State Mental Health Commissioner Timothy Kelly said the program will save money and, therefore, make mental health care available to some 10,000 people in Virginia now waiting for help.
``It's the most compassionate thing'' that can be done, he said. ``We want to be more efficient with what we have.''
Kelly said any savings generated by the managed care organization would be reinvested into communities to expand the types of mental health care available.
But Bevelacqua and officials with local community service boards say the proposal will leave a large number of poor patients who are not on Medicaid without help. Many of them now are treated through the community service boards.
Community-service board officials say they use some of the revenue generated by their Medicaid patients to help cover the cost of treating patients who do not receive get Medicaid.

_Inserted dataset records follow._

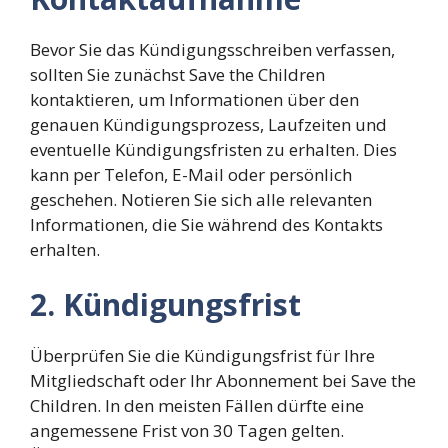
Bevor Sie das Kündigungsschreiben verfassen,
sollten Sie zunächst Save the Children
kontaktieren, um Informationen über den
genauen Kündigungsprozess, Laufzeiten und
eventuelle Kündigungsfristen zu erhalten. Dies
kann per Telefon, E-Mail oder persönlich
geschehen. Notieren Sie sich alle relevanten
Informationen, die Sie während des Kontakts
erhalten.
2. Kündigungsfrist
Überprüfen Sie die Kündigungsfrist für Ihre
Mitgliedschaft oder Ihr Abonnement bei Save the
Children. In den meisten Fällen dürfte eine
angemessene Frist von 30 Tagen gelten.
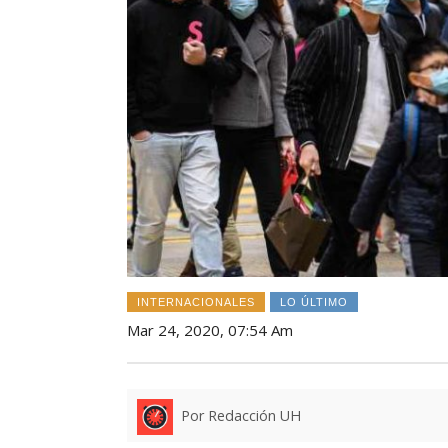
INTERNACIONALES
LO ÚLTIMO
Mar 24, 2020, 07:54 Am
Por Redacción UH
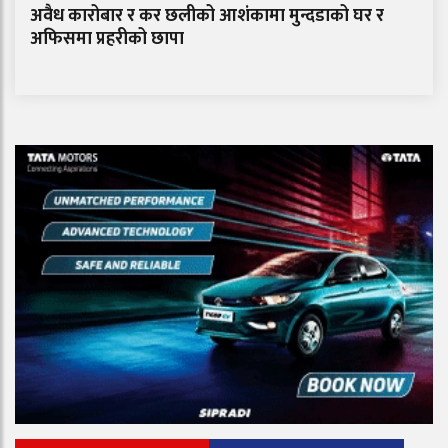
अवैध कारोबार र कर छलीको आशंकामा मुन्दडाको घर र
अफिसमा प्रहरीको छापा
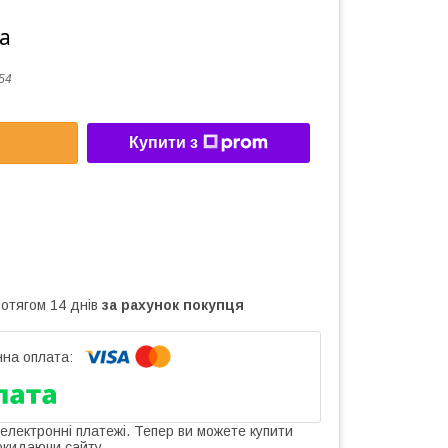
а
54
Купити з
ротягом 14 днів
за рахунок покупця
 електронні платежі. Тепер ви можете купити
окидаючи сайту.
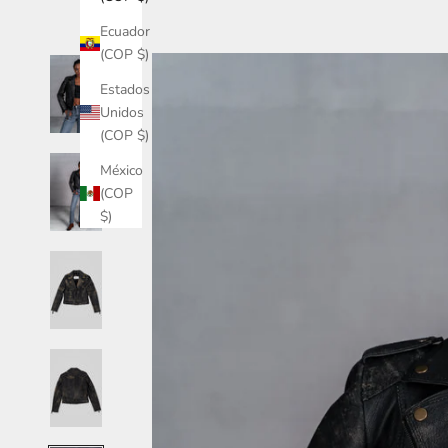
Ecuador
(COP $)
Estados
Unidos
(COP $)
México
(COP
$)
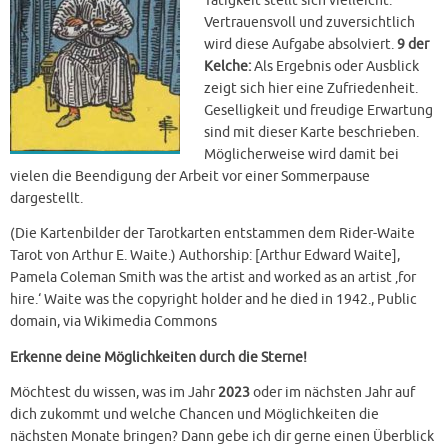
Tätigkeit stellt sich vielleicht.
Vertrauensvoll und zuversichtlich
wird diese Aufgabe absolviert.
9 der
Kelche:
Als Ergebnis oder Ausblick
zeigt sich hier eine Zufriedenheit.
Geselligkeit und freudige Erwartung
sind mit dieser Karte beschrieben.
Möglicherweise wird damit bei
vielen die Beendigung der Arbeit vor einer Sommerpause
dargestellt.
(Die Kartenbilder der Tarotkarten entstammen dem Rider-Waite
Tarot von Arthur E. Waite.) Authorship: [Arthur Edward Waite],
Pamela Coleman Smith was the artist and worked as an artist ‚for
hire.‘ Waite was the copyright holder and he died in 1942., Public
domain, via Wikimedia Commons
Erkenne deine Möglichkeiten durch die Sterne!
Möchtest du wissen, was im Jahr
2023
oder im nächsten Jahr auf
dich zukommt und welche Chancen und Möglichkeiten die
nächsten Monate bringen? Dann gebe ich dir gerne einen Überblick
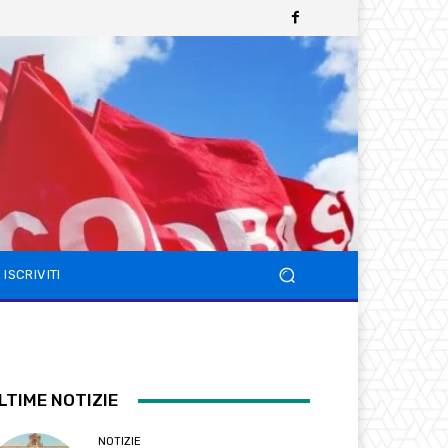
ISCRIVITI
LTIME NOTIZIE
NOTIZIE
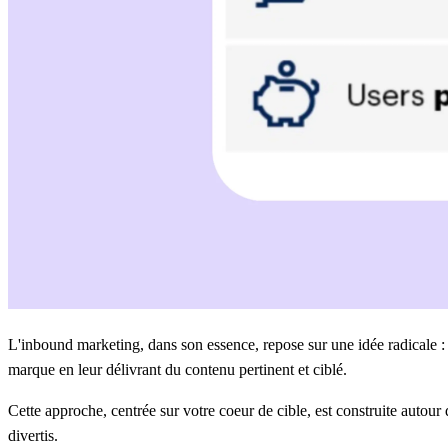
L'inbound marketing, dans son essence, repose sur une idée radicale : p
marque en leur délivrant du contenu pertinent et ciblé.
Cette approche, centrée sur votre coeur de cible, est construite autour d
divertis.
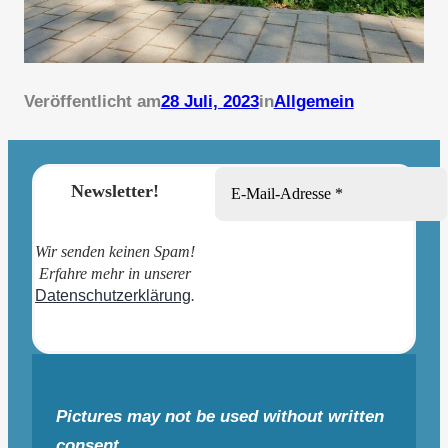
Veröffentlicht am
28 Juli, 2023
in
Allgemein
Newsletter!
Wir senden keinen Spam!
Erfahre mehr in unserer
Datenschutzerklärung
.
Pictures may not be used without written
consent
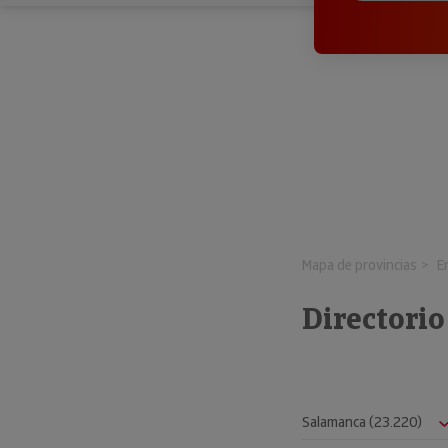
Mapa de provincias
E
Directori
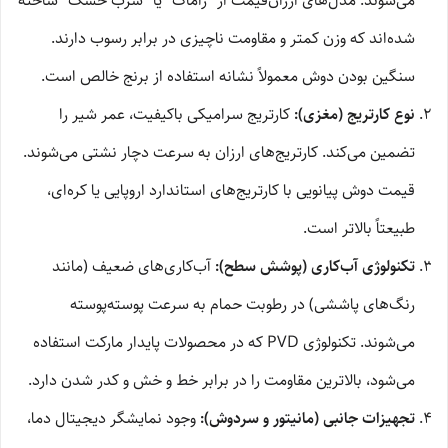
می‌شوند. مدل‌های ارزان‌قیمت از “زاماک” یا “سرب خشک” ساخته
شده‌اند که وزن کمتر و مقاومت ناچیزی در برابر رسوب دارند.
سنگین بودن دوش معمولاً نشانه استفاده از برنج خالص است.
نوع کارتریج (مغزی):
کارتریج سرامیکی باکیفیت، عمر شیر را
تضمین می‌کند. کارتریج‌های ارزان به سرعت دچار نشتی می‌شوند.
قیمت دوش پیانویی با کارتریج‌های استاندارد اروپایی یا کره‌ای،
طبیعتاً بالاتر است.
تکنولوژی آب‌کاری (پوشش سطح):
آب‌کاری‌های ضعیف (مانند
رنگ‌های پاششی) در رطوبت حمام به سرعت پوسته‌پوسته
می‌شوند. تکنولوژی PVD که در محصولات پایدار مارکت استفاده
می‌شود، بالاترین مقاومت را در برابر خط و خش و کدر شدن دارد.
تجهیزات جانبی (مانیتور و سردوش):
وجود نمایشگر دیجیتال دما،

Without that revenue, officials are unsure how they could afford to treat those patients. Charles Hall, of the Hampton-Newport News community service board, said he is skeptical.
``This is bad public policy,'' said Hall. ``It's absolutely unacceptable.''
Critics also worry that a managed care company will be less willing to provide expensive treatment for Medicaid clients. People with long-term chronic problems could be dumped onto state hospitals or community service boards, leaving those agencies stuck with the most seriously ill patients.
``The locality will have to serve them, or they'll be out on the street,'' Hall said.